What to produce: In the abstract on acute subdural hematoma, what was the average volume of the lesions in the animals that had blood injected into the closed subdural space?

═════ Document extract

Acute Subdural Hematoma: Is the Blood Itself Toxic?

Abstract

Recently developed rodent models of acute subdural hematoma have shown an associated large area of infarction underlying the clot. Excitotoxic processes have been postulated to play an important role in the extensive cell death seen with these models. However, whether increased pressure, vasoactive effects, or toxicity of the blood itself is responsible for initiating or sustaining these processes remains unclear. To study the effect of blood itself, an opaque layer of autologous clot was placed on the widely exposed parietal cortex of 15 Long-Evans rats and left in place for 72 h. In control animals the cortical surface was exposed but no blood was placed and contact with blood products was carefully limited. These animals were compared to a group in whom blood was injected into the closed subdural space. Histologic analysis showed that the majority of the cortex in both control and experimental animals in the open cranial model group appeared normal. Scattered small, discrete hemorrhagic lesions on the cortical surface of both control and experimental animals were seen, which had the appearance of focal mechanical trauma or vessel avulsion. There was no significant difference in average volume of lesions between experimental and control animals (9.1 versus 9.7 mm³, p = 0.85). No areas of infarction or selective neuronal loss were seen. In comparison, animals in which blood was injected into the subdural space had significantly larger lesions underlying clot, averaging 133.6 mm³ in volume (p < 0.0003). Blood in prolonged contact with the cortical surface in the absence of increased pressure, ischemia, or other insult is insufficient to cause underlying infarction like that seen when a similar volume of blood is injected into the closed subdural space.

══════════
═════ Exercise data

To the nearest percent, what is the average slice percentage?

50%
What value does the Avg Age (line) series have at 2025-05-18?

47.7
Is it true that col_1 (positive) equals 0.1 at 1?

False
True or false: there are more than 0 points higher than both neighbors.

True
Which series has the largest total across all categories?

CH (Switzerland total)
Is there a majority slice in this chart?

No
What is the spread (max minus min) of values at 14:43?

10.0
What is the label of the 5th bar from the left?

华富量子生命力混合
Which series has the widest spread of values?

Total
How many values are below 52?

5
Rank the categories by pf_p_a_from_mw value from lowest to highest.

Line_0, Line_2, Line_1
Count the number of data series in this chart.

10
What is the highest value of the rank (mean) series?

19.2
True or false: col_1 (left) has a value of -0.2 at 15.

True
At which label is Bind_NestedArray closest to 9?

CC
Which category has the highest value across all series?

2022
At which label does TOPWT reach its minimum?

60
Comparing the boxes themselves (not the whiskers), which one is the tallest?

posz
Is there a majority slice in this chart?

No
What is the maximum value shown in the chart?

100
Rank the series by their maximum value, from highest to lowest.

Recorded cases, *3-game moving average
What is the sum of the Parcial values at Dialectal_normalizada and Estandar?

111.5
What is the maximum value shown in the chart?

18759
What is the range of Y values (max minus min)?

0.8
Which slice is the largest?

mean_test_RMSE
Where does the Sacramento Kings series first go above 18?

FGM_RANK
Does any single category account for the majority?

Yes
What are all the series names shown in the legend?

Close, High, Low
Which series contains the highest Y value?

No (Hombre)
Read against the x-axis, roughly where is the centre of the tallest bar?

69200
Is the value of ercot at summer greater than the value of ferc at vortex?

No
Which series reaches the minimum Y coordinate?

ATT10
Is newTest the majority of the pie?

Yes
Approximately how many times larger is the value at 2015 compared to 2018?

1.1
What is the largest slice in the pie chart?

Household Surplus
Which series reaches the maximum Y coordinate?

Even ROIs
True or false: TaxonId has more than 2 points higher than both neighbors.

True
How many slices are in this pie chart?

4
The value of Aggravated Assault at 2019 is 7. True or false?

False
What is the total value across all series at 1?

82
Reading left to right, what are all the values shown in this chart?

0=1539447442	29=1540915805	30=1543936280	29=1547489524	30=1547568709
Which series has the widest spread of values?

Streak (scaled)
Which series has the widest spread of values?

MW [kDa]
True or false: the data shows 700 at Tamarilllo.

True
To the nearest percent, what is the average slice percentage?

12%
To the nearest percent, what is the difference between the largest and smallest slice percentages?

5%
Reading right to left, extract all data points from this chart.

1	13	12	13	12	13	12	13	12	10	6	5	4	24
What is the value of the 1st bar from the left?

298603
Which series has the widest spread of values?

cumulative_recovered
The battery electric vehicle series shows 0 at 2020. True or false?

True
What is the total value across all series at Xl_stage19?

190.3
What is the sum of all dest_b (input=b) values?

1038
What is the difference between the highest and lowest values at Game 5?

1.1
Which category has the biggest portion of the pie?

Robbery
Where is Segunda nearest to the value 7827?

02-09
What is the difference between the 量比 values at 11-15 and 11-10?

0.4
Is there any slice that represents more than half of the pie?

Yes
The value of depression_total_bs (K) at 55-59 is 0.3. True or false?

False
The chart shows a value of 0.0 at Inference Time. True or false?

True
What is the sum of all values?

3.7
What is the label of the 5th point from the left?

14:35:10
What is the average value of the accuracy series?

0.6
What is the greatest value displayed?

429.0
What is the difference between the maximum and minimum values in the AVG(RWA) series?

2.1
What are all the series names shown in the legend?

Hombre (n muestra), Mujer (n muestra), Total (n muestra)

══════════

Output for this exercise: 133.6 mm³